◆ Data provided:
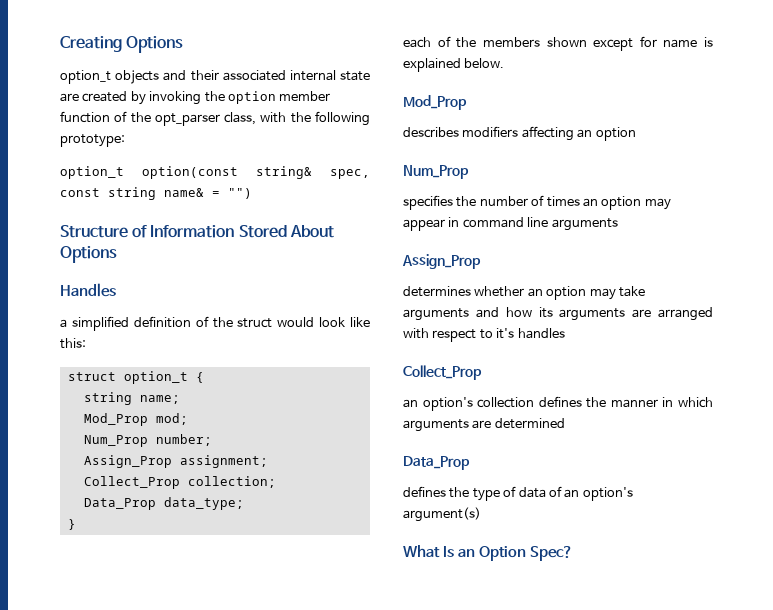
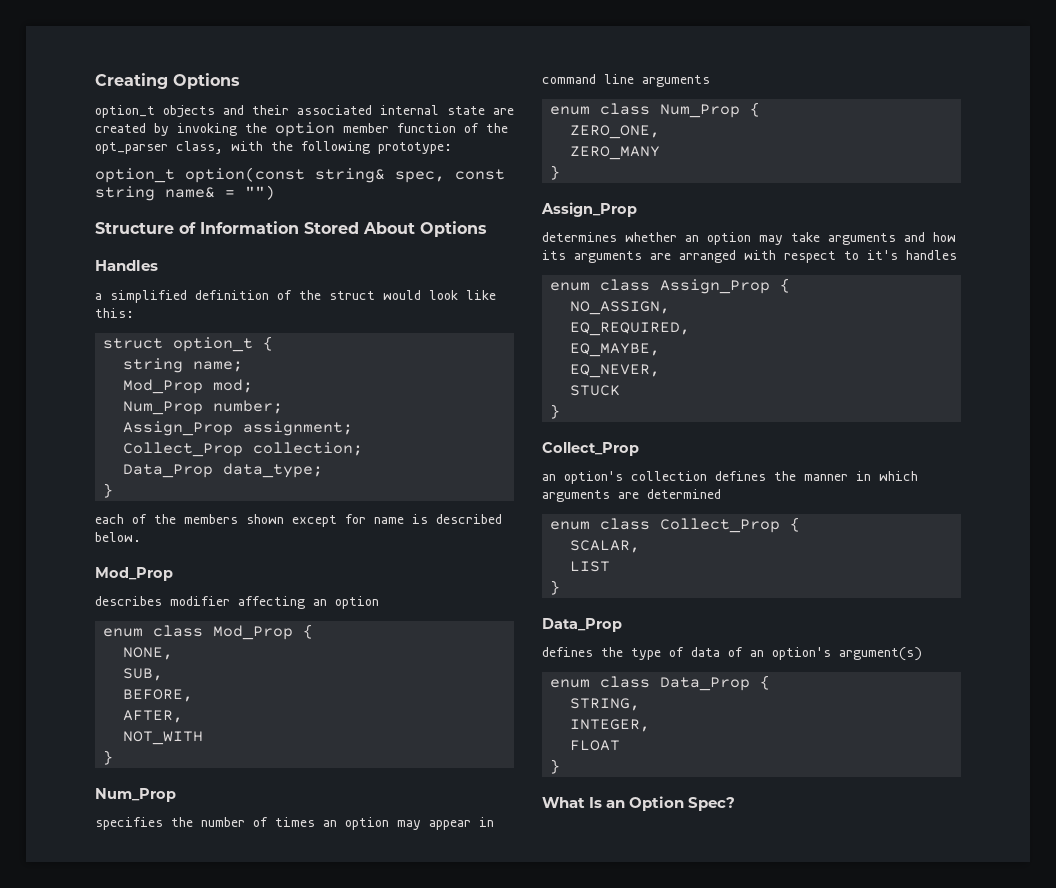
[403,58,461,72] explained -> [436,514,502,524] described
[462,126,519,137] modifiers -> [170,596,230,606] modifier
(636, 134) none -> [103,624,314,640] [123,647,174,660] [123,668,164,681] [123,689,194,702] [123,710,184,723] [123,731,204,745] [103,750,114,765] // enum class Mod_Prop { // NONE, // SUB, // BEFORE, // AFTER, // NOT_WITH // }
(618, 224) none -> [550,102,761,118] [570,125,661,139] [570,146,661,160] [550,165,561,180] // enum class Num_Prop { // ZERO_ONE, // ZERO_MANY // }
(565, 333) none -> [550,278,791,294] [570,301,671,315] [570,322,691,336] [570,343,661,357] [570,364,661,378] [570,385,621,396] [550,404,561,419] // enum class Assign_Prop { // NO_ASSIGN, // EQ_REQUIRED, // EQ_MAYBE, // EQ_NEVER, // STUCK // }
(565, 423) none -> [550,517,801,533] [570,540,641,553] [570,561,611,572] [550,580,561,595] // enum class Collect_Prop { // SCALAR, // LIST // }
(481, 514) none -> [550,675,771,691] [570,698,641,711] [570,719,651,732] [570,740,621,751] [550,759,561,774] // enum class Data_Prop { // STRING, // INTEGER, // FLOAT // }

...

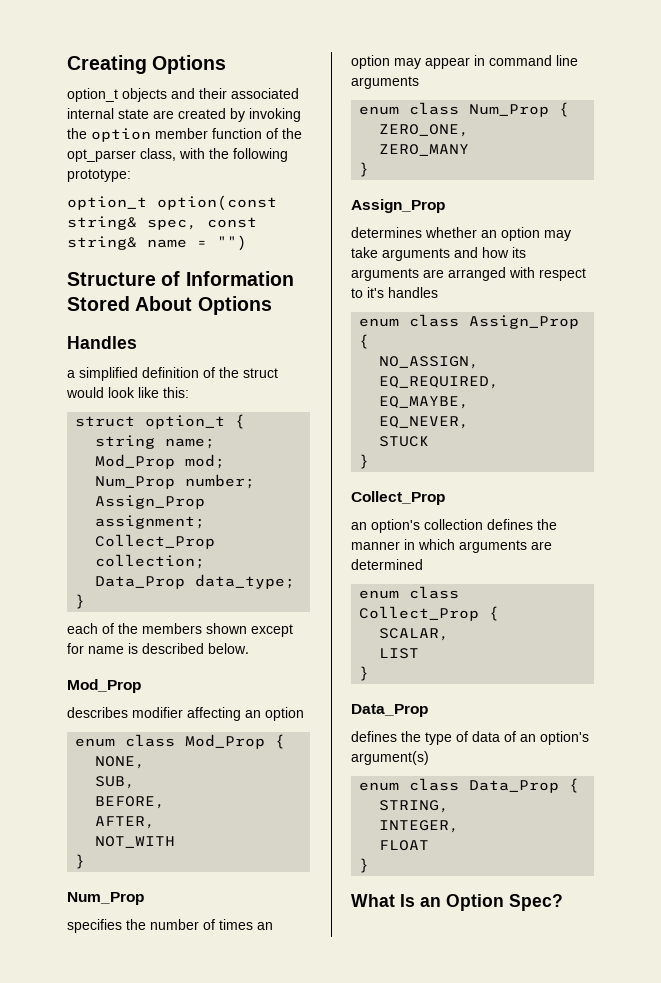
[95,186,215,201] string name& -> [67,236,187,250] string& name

==

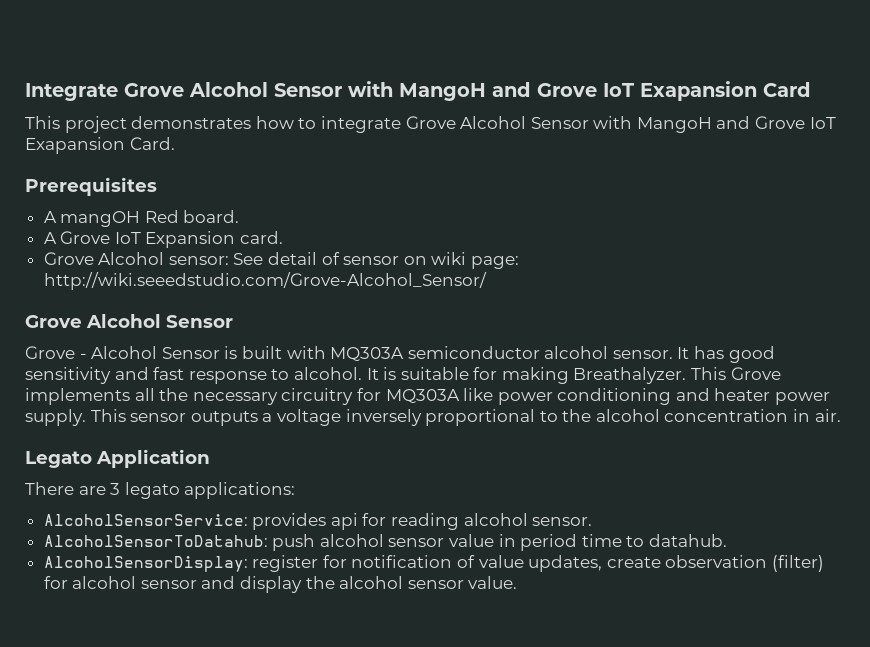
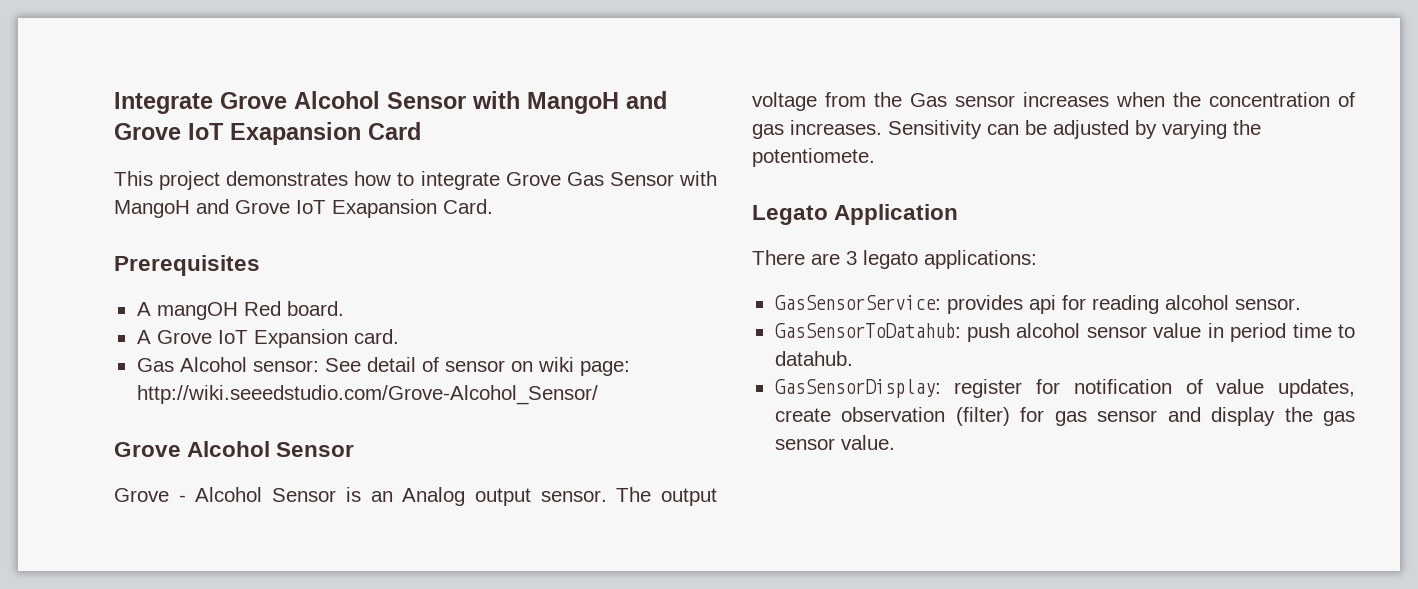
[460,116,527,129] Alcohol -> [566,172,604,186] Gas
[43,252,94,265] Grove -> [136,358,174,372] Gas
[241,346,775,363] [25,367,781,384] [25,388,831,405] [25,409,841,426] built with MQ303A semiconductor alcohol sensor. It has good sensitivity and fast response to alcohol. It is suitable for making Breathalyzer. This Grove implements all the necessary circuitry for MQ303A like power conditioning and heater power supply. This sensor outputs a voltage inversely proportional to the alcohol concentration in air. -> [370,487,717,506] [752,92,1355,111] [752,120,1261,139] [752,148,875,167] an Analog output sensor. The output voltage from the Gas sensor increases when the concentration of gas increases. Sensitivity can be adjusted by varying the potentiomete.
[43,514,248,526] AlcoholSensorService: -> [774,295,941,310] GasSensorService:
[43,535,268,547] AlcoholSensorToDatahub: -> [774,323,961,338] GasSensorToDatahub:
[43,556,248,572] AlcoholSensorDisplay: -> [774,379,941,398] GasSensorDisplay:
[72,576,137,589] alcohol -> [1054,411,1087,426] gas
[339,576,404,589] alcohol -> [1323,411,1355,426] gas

◆ About this task: Within the entries above, report how many lines contain the word "Grove"; the figure is all that is wanted.

◆ Your solution: 2